Oct 7, 2010

KEPRIHATINAN DAN TANGGUNGJAWAB KITA

Oleh: Velix Vernando Wangga (dimuat di Jurnal Nasional, 7 Oktober 2010)

Akhir-akhir ini muncul keresahan di sebahagian masyarakat kita tentang terancamnya nilai-nilai persatuan dan kebersamaan di dalam kehidupan sosial kita. Setelah perdamaian Sambas dan Sampit (Kalimantan Barat), Ambon (Maluku), Halmahera (Maluku Utara), Poso (Sulawesi Tengah) sepuluh tahun lalu, kini luka itu menganga lagi. Mulai peristiwa makam Mbah Priok, Buol, Bekasi, Ampera dan Tarakan. Sudah banyak darah dan air mata yang tumpah di bumi pertiwi ini akibat ulah anak bangsa yang berubah menjadi serigala. Sayangnya, kebanyakan dari pelaku kekerasan itu adalah anak-anak dan generasi muda kita. Kita patut prihatin dengan gejala kekerasan yang timbul kembali ini dengan sikap ikhtiar yang sungguh-sungguh.

Betapa tak terbayangkan seorang bocah yang melihat ayah, ibu, saudara kandung, paman, bibi atau teman sepermainannya dibantai tanpa ampun. Memori si bocah akan terus tumbuh bersamanya hingga ia dewasa kelak. Entah ia akan menjadi pendendam ataukah ia akan memaafkan orang-orang yang telah “mematikan” masa depannya? Semua berpulang pada lingkungan yang mendidiknya.

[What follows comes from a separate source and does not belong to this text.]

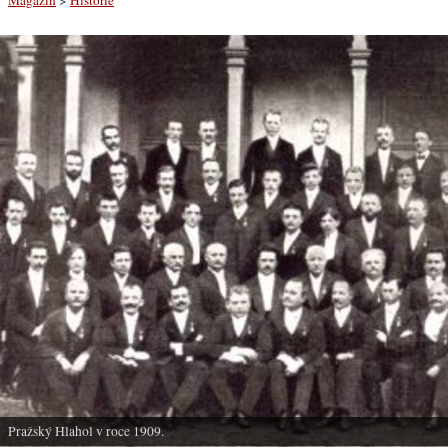
Pražský Hlahol v roce 1909.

Terminologi Arab menyebutkan “manusia pada dasarnya adalah hewan yang berpikir” (al-Insân-u hayawân-u a-al-nathiq), maka akal pikiranlah yang membedakan manusia dengan hewan. Oleh karena itu, pembangunan untuk “memanusiakan manusia” terletak pada bagaimana akal pikiran diarahkan pada hal-hal yang baik dan bermanfaat. Akal harus diarahkan untuk menciptakan lingkungan yang berharkat, bermartabat, bermoral dan berakhlak mulia. Orang tua dan guru hanyalah sekelumit dari lingkungan pendidikan yang begitu luas dalam menciptakan generasi bangsa yang memiliki akal yang sempurna, sehingga ia dapat menjaga jatidirinya, berkarakter tangguh dalam sikap mental, daya pikir maupun daya ciptanya.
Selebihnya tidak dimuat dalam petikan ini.